Useful Game Development Resources

Only a short post this time, just a selection of useful links I’ve come across recently for Gamedev resources.

http://altdevblogaday.com/ – AltDevBlogADay – a selection of brilliant blog posts from different developers each day, covering every aspect of game development from programming to design to business, across all platforms and sectors.

http://bitsquid.blogspot.com/ – BitSquid Blog – this blog is written by ex-GRIN employees now writing their own engine for new projects. A good insight into engine development, and covers some clever techniques and good engineering practices.

id_aa_carmack @ twitter – John Carmack’s twitter, this man needs no introduction, and whilst I’ve generally found twitter to be unsuited for distributing development tips, Carmack manages to keep his knowledge succinct enough to at least give some interesting suggestions that will definitely give you some inspiration to go searching.

The Joy of Hex

My latest short project is a programmable texture filtering program – a piece of software that will let me write short scripts to do image processing such as edge detection, blurring, color balancing and other mathematical operations. I started writing it two days ago on the way home from work, and the first stage is complete today.

I decided to write the program, currently called Viridian, because firstly I needed it (for producing normal maps and other textures for Vitae), and secondly because it seemed like a short, fun program to write. The idea is not mine; I was largely inspired by a similar program written by a co-worker at FRD – but the implementation is all mine.

Leaving aside the issues of parsing and grammars that would be necessary for a scriptable version, my first step was to build a program that could read in an image, run a hardcoded C transformation on it, and then write it out as a valid file format. I chose to use TrueVision TARGA (.tga) for my first format, as it is a remarkably simple format. I began with using the RGB (24-bit) form, where it uses 8 bits for each channel (and no alpha channel).

In order to load the file and correctly extract the data into the C program, I used the wikipedia reference page for the TGA spec. Creating a struct of the right order that I could alias to the header worked well enough, and then it was simply a matter to adjust for the variable length fields and grab a pointer to the image data itself.

typedef struct tga_header_s {
     u8 id_length;
     u8 color_map;
     u8 image_type;
     u8 color_map_spec[5]; // This can’t be declared as a struct due to aliasing
     u16 origin_x;
     u16 origin_y;
     u16 width;
     u16 height;
     u8 pixel_depth;
     u8 image_desc;
} tga_header;

My first implementation had a struct within a struct for the colormap specification (TGAs can use an indexed palette), but this broke the code as the compiler added alignment padding to keep the 5-byte struct correctly aligned[1].

After that it was easy enough to create the rest of the code to reconstitute a new image header, append the image data, and write it out to a destination file. Once all that framework is in place, writing the code to actually apply a basic image transform was trivial.

I did have a couple of hiccups along the way though, and those were largely smoothed over thanks to an old friend – the hex editor. I was coding on the train at the time with no internet connection, and no saved offline version of the TGA reference. In order to make sure I was loading the right fields from the right bytes, I simply opened up one of my source example TGAs, and checked to see if the insides made sense.

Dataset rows
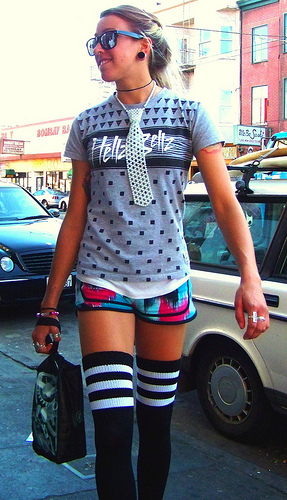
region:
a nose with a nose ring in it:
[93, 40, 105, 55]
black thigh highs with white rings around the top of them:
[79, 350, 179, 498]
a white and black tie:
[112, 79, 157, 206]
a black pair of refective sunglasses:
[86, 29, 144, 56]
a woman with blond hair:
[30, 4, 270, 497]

==

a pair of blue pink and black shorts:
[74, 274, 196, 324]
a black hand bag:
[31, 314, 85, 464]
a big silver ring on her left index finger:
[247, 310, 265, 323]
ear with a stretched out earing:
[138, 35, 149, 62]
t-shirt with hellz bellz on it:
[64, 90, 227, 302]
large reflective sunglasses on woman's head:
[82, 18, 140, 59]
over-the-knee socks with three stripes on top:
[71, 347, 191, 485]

> **What you will do**:
(a) Decide whether each statement agrees with the blog post on game development, answering yes or no and quoting the words from the post that settle it.
(i) The first version of the image program used a 24-bit RGB form of TARGA that included an alpha channel.
(ii) The author began writing the texture filtering program on the way home from work.
(iii) The BitSquid Blog is written by former GRIN employees.
(b) Answer these questions using the blog post on game development.
(i) Which reference page did the author use to load the TGA file correctly?
(ii) Which project needed normal maps and other textures?
(iii) What did the compiler add that broke the first implementation of the header struct?
(c) Reproduce the part of the blog post on game development starting with "http://bitsquid.blogspot.com/ – BitSquid" and going on through "to go searching.".

> **Correct answers**:
(a)
(i) No: "where it uses 8 bits for each channel (and no alpha channel)"
(ii) Yes: "I started writing it two days ago on the way home from work"
(iii) Yes: "this blog is written by ex-GRIN employees now writing their own engine for new projects"

(b)
(i) The wikipedia reference page for the TGA spec
(ii) Vitae
(iii) Alignment padding

(c)
http://bitsquid.blogspot.com/ – BitSquid Blog – this blog is written by ex-GRIN employees now writing their own engine for new projects. A good insight into engine development, and covers some clever techniques and good engineering practices.

id_aa_carmack @ twitter – John Carmack’s twitter, this man needs no introduction, and whilst I’ve generally found twitter to be unsuited for distributing development tips, Carmack manages to keep his knowledge succinct enough to at least give some interesting suggestions that will definitely give you some inspiration to go searching.